Istruzioni dei compiti:
**A.** Riproduci parola per parola il brano sull'istinto, trascrivendo tutto il passo che va da "Facciamo un esempio." giù fino a "bambina su di sé.".
**B.** Prosegui il brano sull'istinto partendo subito dopo la sua ultima frase.

------ Brano di testo

Col termine “umanità” non ci si riferisce solo alla specie ma all’insieme delle condizioni e caratteristiche tipiche del genere umano. Elementi comportamentali e distintivi codificati nel DNA, a cui spesso ci riferiamo come “qualità innate”. Ed essendo tali non possono essere soppresse.

Tutto ciò che è innato è anche istintivo e opera più o meno come nel resto del mondo animale, appartiene a quello che Freud definisce Super-Io, e quindi si mette in pratica senza pensarci. Se tuttavia si ha la possibilità di contestualizzare questo istinto a una precisa realtà, allora lo si può controllare misurandone l’opportunità. L’uomo, con il suo stato di coscienza elevato, è capace di farlo.

Facciamo un esempio.

In questi giorni abbiamo appreso la bella notizia di un uomo, Mattia Aguzzi, che ha salvato una bimba di 4 anni prendendola al volo mentre precipitava dal quinto piano di un palazzo. In questo caso ha prevalso l’istinto di Mattia, il quale non ha contestualizzato la sua azione alla realtà opportunistica di non esporsi a tale pericolo solo per salvare una bambina sconosciuta, rischiando egli stesso la vita. Non occorre una laurea in fisica per intuire la pericolosità dell’impatto che avrebbe provocato la bambina su di sé.

Però l’istinto ha prevalso ugualmente sull’intuizione.

Attimi in cui avrà osservato quei circa 12mt di altezza e intuito il resto, che a freddo possiamo provare anche a calcolare per bene. Da quell’altezza un qualunque corpo in caduta libera giunge alla velocità di circa 15m/s (55 km/h), e sapendo che tale corpo ha massa di circa 18kg (il peso medio di una bambina di quell’età) l’impatto secco su un suolo anelastico, quindi a decelerazione convenzionale di 0,1s (durata dell’impatto), avverrebbe con una forza pari a 2700 newton, che tradotto in massa sarebbero 270kg. Esito fatale praticamente certo. Ovviamente l’impatto non è stato così secco, considerata l’elasticità del corpo umano, e nel nostro caso del corpo di entrambi, oltre alla capacità di Mattia (istintiva o meno) di attutire ulteriormente l’impatto calibrando la resistenza e lasciandosi cadere/rotolare a sua volta. Diciamo che si potrebbe arrivare a una decelerazione di 0,25s, e il peso distribuito tra i due diverrebbe di circa 100 kg. Ancora troppo. Ma se la superficie d’impatto tra i due corpi è stata abbastanza ampia tale forza/massa è potuta “sgusciare” scorrendo e distribuendosi ulteriormente durante l’impatto stesso, fino a rimanere in gran parte assorbita da tutte queste dinamiche favorite da manovre più o meno consapevoli. Sono micro istanti, capacità istintiva, visione della traiettoria, e magari tanta fortuna. Grazie al cielo ci sono state, sapendo che né Mattia né la bimba hanno riportato traumi.

------------
------ Voci del dataset

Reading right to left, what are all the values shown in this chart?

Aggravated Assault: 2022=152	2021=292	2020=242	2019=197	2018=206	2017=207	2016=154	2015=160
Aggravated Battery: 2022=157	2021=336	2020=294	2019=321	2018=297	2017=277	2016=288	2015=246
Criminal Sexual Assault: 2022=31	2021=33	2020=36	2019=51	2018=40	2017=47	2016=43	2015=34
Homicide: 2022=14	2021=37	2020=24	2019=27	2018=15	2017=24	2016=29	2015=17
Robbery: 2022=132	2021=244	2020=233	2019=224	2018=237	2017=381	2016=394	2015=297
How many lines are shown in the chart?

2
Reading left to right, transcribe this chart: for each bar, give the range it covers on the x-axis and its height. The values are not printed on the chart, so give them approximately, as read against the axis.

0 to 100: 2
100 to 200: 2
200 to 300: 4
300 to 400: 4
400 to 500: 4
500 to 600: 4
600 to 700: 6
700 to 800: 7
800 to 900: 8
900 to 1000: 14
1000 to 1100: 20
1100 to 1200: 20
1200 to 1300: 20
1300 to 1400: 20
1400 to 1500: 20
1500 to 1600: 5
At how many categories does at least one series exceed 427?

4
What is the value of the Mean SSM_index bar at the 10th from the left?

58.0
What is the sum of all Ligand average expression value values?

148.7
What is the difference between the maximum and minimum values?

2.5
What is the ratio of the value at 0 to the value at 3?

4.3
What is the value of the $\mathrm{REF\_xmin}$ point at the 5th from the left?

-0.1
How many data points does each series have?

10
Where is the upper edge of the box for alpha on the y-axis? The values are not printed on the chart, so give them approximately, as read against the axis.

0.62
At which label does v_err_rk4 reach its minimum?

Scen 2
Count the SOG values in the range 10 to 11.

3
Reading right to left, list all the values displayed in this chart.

------------

Risposte ai compiti:
**A.**
Facciamo un esempio.

In questi giorni abbiamo appreso la bella notizia di un uomo, Mattia Aguzzi, che ha salvato una bimba di 4 anni prendendola al volo mentre precipitava dal quinto piano di un palazzo. In questo caso ha prevalso l’istinto di Mattia, il quale non ha contestualizzato la sua azione alla realtà opportunistica di non esporsi a tale pericolo solo per salvare una bambina sconosciuta, rischiando egli stesso la vita. Non occorre una laurea in fisica per intuire la pericolosità dell’impatto che avrebbe provocato la bambina su di sé.

**B.**
Sicuramente non serviva, ma numeri e ricostruzione dello scenario mostrano ancor meglio quanto fosse evidente e reale il rischio corso da Mattia, tale da poter essere pacificamente captato senza prendere nessuna calcolatrice. Ma lui ha deciso ugualmente di correrlo; dall’intervista non appare un avventato temerario che agisce in maniera sconsiderata.

Quest’esempio non dovrebbe lasciare spazio a dubbi circa la natura innata e profondamente radicata dell’altruismo. Tuttavia, se tra l’intuire il pericolo e il decidere ugualmente di agire ci fosse stato più tempo per valutare, financo a poter fare quella dettagliata analisi vista sopra, cosa sarebbe successo?

Un dramma irreparabile, per la bambina. Perché sarebbe intervenuto il senno dell’opportunità, e in questo caso dell’autoconservazione. Più trascorre il tempo per dare spazio a emozioni, percezioni di sé, dell’ambiente, di esistere e volerlo in accordo con i codici dei nostri tempi, minore sarà la probabilità di rischiare la perdita di una qualunque di queste cose. E sebbene appaia come una riflessione scontata, non lo è affatto! Perchè se lo fosse, allora occorre porsi una domanda: cosa ce ne facciamo di questa pericolosa qualità innata?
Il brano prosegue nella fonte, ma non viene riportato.